The appropriately titled song "The One Moment" is "a celebration of (and a prayer for) those moments in life when we are most alive" according to Kulash.
"For the video, we tried to represent this idea literally — we shot it in a single moment. We constructed a moment of total chaos and confusion, and then unraveled that moment, discovering the beauty, wonder, and structure within."
Although released in 2014, the track is a subtle reminder of how beautiful life can be when you're living it, but those moments wont last forever. In a particular time when the world is changing, this song feels particularly relevant.
The planning for the video took the form of a complex, mathematical spreadsheet "25 columns wide and nearly 400 rows long." The spreadsheet contains a network of numbers that correlate to specific timings, durations and frame speeds in order for the events to move fluently in time with the beat.
"The whole point of the video is to explore a time scale that we can’t normally experience, but because it’s so inaccessible to us, our tools for dealing with it are indirect."

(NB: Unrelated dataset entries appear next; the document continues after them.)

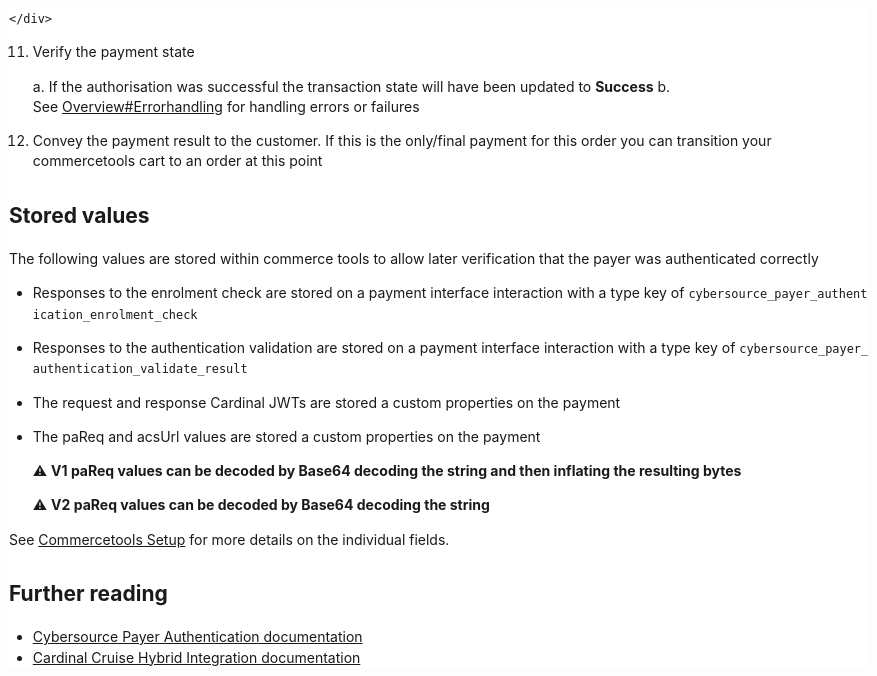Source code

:     </div>

11. Verify the payment state
    
    a. If the authorisation was successful the transaction state will have been updated to **Success**
    b. See [Overview\#Errorhandling](Overview.md#Errorhandling) for handling errors or failures

12. Convey the payment result to the customer. If this is the only/final payment for this order you can transition your commercetools cart to an order at this point

## Stored values

The following values are stored within commerce tools to allow later
verification that the payer was authenticated correctly

  - Responses to the enrolment check are stored on a payment interface interaction with a type key of `cybersource_payer_authentication_enrolment_check`

  - Responses to the authentication validation are stored on a payment interface interaction with a type key of `cybersource_payer_authentication_validate_result`

  - The request and response Cardinal JWTs are stored a custom properties on the payment

  - The paReq and acsUrl values are stored a custom properties on the payment
    
    ⚠️ **V1 paReq values can be decoded by Base64 decoding the string and then inflating the resulting bytes**
    
    ⚠️ **V2 paReq values can be decoded by Base64 decoding the string**

See [Commercetools Setup](Commercetools-Setup.md) for more details on the individual fields.

## Further reading

* [Cybersource Payer Authentication documentation](http://apps.cybersource.com/library/documentation/dev_guides/Payer_Authentication_SO_API/Payer_Authentication_SO_API.pdf)
* [Cardinal Cruise Hybrid Integration documentation](https://cardinaldocs.atlassian.net/wiki/spaces/CC/pages/360668/Cardinal+Cruise+Hybrid)

</div>

</div>

</div>

</div>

Kulash directed the video roughly over the course of seven weeks. It was shot using a host of digital triggers, synchronised to robotic arms that then set off a line of ultra-high-speed cameras; no single camera could handle the speed nor the rapid change in direction the way the band intended. The filming was in fact shot in just 4.2 seconds of real time, though the scene in which Kulash is lip syncing was shot over 16 seconds, adding "we thought it was important to have a moment of human contact at this point in the song, so we returned to the realm of human experience."
The timing of the video was executed by toggling between different speeds for each section; in particular, when the guitars are exploding towards the end we are seeing around 6,000 frames per second (approximately 200x slower than normal speed), but it is only 150x slower when the watermelons are exploding.
According to Kulash, there are in total 325 events which unfold over the course of the video, including: 128 gold water balloons; 23 exploding paint buckets; 8 exploding watermelons and 18 defected acoustic guitars scrapped by Fender for not meeting quality standards.
Morton Salt provided financial aid for the video. Their new branding campaign "Walk Her Walk" embodies positivity and aims to give opportunities and assistance to less fortunate individuals and young creatives, which the company felt ran parallel to the message beneath the track itself. Kulash used the company's salt to create a display of bursting colour, which we see at the start of the video. The video also includes subtle references to the company's mascot, the Umbrella Girl.